Hell, if that is one of those amphibious vehicles, they be good to go. LOL


----------



## NcRon (Dec 15, 2007)

yea really! a duck would rock!


----------



## southerlytide (Oct 9, 2008)

*fishing machine*

Heres mine


----------



## basstardo (Jun 5, 2006)

southerlytide said:


> Heres mine


I like it...even if it is a Chevy.


----------



## NcRon (Dec 15, 2007)

nice setup!


----------



## Sea2aeS (Jan 7, 2005)

basstardo said:


> I like it...even if it is a Chevy.


If there were no chevys, what would we tow off the beach:beer:


----------



## southerlytide (Oct 9, 2008)

Never ever been towed Have winched a few out including a hummer, kids with a jeep fellow truck camper ford 350 but in his defense his 4 wd went out


----------



## SnookMook (Jan 7, 2004)

This is gonna turn into a Ford vs. Chevy thread. LOL I guess a derail still keeps a thread alive.
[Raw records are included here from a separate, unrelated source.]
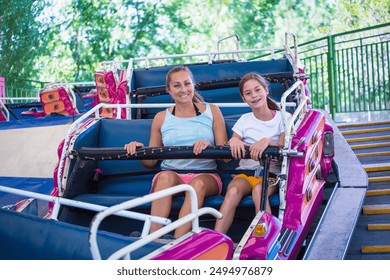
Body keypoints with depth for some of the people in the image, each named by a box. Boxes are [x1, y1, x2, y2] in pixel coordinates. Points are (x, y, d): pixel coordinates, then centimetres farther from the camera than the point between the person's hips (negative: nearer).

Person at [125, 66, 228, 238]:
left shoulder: (211, 111, 14)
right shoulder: (161, 118, 17)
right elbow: (150, 162, 18)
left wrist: (209, 145, -13)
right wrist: (138, 150, -5)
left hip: (206, 175, 0)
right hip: (172, 174, 1)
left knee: (198, 183, -37)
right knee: (166, 176, -36)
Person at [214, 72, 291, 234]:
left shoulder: (282, 118, 7)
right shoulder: (244, 120, 12)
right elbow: (228, 157, 5)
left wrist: (267, 142, -30)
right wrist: (233, 141, -19)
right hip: (245, 172, 2)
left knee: (258, 190, -36)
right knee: (233, 190, -32)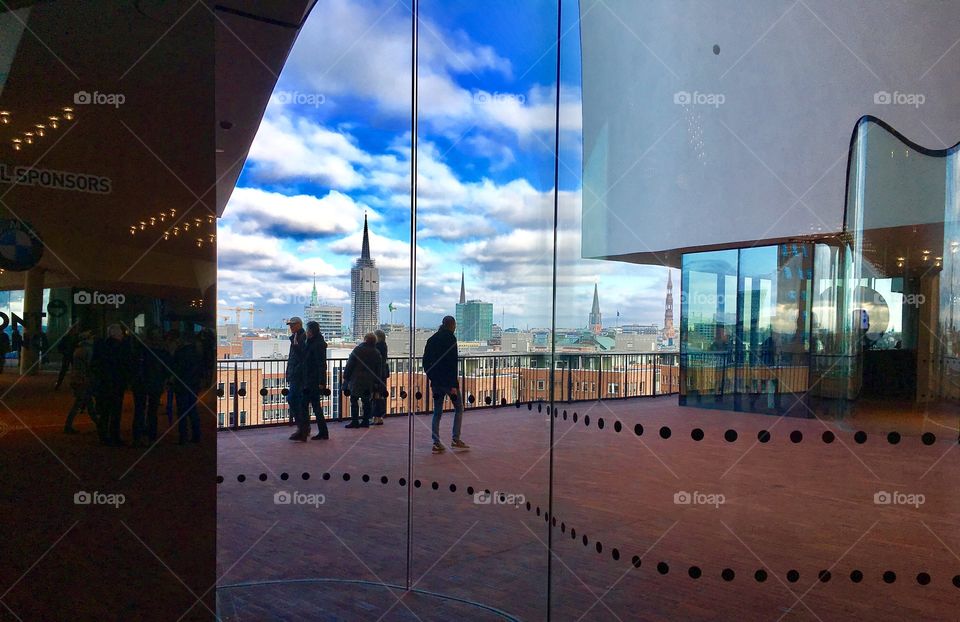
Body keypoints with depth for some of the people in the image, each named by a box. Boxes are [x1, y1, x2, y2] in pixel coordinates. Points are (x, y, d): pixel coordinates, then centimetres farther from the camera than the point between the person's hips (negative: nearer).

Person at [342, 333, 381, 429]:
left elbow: (349, 365, -6)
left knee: (354, 400, -1)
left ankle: (355, 421, -4)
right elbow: (378, 369, 12)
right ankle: (366, 421, 10)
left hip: (357, 380, -4)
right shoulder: (376, 353, 8)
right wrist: (376, 383, 16)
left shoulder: (358, 350, -5)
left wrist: (346, 378, -1)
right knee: (366, 401, 9)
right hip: (369, 381, 5)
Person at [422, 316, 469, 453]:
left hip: (435, 381, 6)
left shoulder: (432, 339, 11)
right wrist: (453, 384, -16)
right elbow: (452, 362, -16)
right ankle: (456, 439, 6)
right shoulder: (450, 338, -10)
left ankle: (436, 443, 7)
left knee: (437, 412, 10)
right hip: (447, 381, -6)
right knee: (459, 408, 9)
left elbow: (425, 361, 12)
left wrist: (432, 378, 18)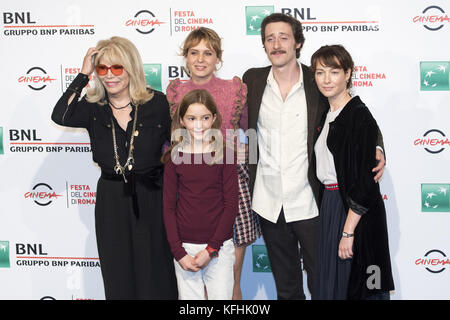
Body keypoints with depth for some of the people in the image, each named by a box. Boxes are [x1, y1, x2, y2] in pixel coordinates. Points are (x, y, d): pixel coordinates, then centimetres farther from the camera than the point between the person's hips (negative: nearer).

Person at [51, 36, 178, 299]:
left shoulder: (156, 103, -4)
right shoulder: (93, 108, -1)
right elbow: (61, 116, -21)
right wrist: (84, 73, -17)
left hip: (151, 197, -1)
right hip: (111, 199, 2)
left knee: (156, 270, 11)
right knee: (118, 275, 14)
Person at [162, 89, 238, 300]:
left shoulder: (225, 155, -2)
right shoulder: (175, 158, 1)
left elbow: (231, 205, -3)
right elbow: (169, 207, 2)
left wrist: (211, 249, -8)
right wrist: (178, 252, -6)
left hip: (220, 246, -1)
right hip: (184, 246, 1)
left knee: (221, 296, 2)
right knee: (190, 297, 7)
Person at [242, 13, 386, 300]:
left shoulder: (318, 83, -7)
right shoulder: (251, 80, 0)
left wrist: (376, 149, -16)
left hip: (309, 204, -2)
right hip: (268, 203, 3)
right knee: (286, 286, 19)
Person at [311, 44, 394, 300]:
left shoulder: (359, 116, -15)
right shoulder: (328, 114, 12)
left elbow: (364, 179, -20)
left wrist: (348, 231, -21)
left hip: (354, 211, -9)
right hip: (330, 203, 9)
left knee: (351, 286, 1)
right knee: (329, 283, 16)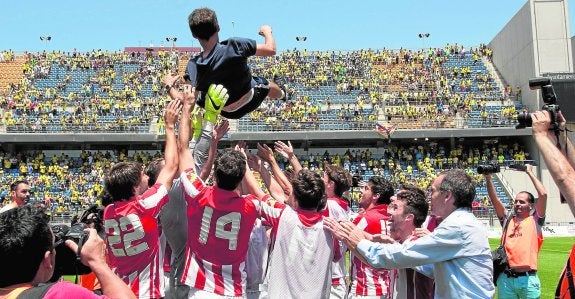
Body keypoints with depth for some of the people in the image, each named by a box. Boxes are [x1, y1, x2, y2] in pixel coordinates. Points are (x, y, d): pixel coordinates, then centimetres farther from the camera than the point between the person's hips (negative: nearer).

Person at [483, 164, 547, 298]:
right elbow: (494, 199, 4)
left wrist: (530, 172, 0)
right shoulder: (507, 221, 12)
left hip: (528, 278, -3)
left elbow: (543, 194, -6)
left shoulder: (534, 221, 4)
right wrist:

LOL


----------



## Gregg Seaford (Feb 23, 2009)

southerlytide I like your ride the best...


----------



## dwdart (Nov 26, 2009)

*Let's all just get along!!!*










This is proof we can all get along and just do some fishing.


----------



## southerlytide (Oct 9, 2008)

*proof*

Heres more proof ford chevy dodge


----------



## Fishman (Apr 23, 2000)

Anyone remember this thread?

http://www.pierandsurf.com/fishing-forum/showthread.php?t=31877

To bad some of the pics are minning.


----------